After 2 MRI’s on Monday and seeing a specialist yesterday, I am just numb. I feel like no one is listening to what I say. The medical doctor’s for the most part just pick me apart. I am more than just a brain, an arm, a spine, a knee, etc… I am a person.
Somehow the mental health profession gets this. The doctor’s who treat my Fibro and Pain get this. The specialists are a whole different story.
Yesterday, was another day where I was told, yes I see something, yet that cannot be the cause of your problems. The doctor did not even know what PTSD was. In today’s world and as a specialist who treats bone issues, I would think that he would have known.
That should have been my first clue to run like hell out of the office. Unfortunately, he is not the first or the last doctor that just does not get it and he never will. That doctor will retire in a few years and believe that he did his best, which he probably has.
For me, I want to advocate. I do not want to sit back and let patients be mistreated or unheard. If these illnesses did not exist than no one would have the symptoms, yet there are many people on here and those that I have met in life that have the same symptoms. It seems like if it does not have a name than it does not exist in the medical world.

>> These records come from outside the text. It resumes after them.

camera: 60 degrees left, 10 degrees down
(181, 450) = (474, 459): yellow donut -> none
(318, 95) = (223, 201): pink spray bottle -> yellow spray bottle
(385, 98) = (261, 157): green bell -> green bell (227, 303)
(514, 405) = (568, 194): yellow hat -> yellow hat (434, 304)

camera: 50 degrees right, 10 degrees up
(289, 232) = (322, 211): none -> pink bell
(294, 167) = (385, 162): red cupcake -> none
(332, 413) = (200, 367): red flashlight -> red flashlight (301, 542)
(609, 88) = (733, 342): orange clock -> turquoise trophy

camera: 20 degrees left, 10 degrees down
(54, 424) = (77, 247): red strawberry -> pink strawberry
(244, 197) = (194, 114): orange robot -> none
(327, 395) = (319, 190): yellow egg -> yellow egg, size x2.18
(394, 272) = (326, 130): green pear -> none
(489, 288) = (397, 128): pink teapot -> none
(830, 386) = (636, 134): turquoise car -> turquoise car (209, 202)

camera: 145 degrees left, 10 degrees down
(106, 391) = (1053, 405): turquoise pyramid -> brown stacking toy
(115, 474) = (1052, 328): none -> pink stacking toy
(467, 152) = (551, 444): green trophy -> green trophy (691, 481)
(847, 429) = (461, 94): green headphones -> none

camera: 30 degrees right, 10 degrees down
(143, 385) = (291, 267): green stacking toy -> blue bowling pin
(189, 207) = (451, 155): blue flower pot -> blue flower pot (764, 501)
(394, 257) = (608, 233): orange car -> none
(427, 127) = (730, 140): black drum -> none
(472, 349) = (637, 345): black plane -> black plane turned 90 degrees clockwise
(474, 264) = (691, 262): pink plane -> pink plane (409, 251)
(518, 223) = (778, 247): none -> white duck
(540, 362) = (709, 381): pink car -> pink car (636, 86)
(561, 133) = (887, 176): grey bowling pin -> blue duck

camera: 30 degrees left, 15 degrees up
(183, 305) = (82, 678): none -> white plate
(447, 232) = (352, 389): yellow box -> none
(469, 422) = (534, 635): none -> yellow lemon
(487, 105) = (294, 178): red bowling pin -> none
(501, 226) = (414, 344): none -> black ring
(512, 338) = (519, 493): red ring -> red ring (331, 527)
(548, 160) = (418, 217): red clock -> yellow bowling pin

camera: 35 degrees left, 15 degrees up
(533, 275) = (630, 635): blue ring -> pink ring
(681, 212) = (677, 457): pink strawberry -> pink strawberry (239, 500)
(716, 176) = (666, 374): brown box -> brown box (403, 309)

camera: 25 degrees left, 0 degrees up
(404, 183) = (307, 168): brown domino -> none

So today, I am just numb. I do not know how to feel about all of this, yet I know that I want things to change and the only way that things change is for people to speak up.
I know that my pain is real. My back hurts, me legs hurt, my knees give out. I use a cane and if I do not I am even more unstable.
Yesterday was another bump in a very long road. I am lucky to have the doctors that I do. Doctors that believe and treat what I have rather than telling me it is all in my head. I wish that everyone was so lucky.
So today, I will listen to some music and maybe do some journaling. Yesterday, after that horrible doctor’s adventure, I took a ride to a local park and watched the water. I saw and oriole and a cardinal. Two birds that I have not seen in a very long time. It made me feel like things would be ok. Maybe I should take a ride to that park more often?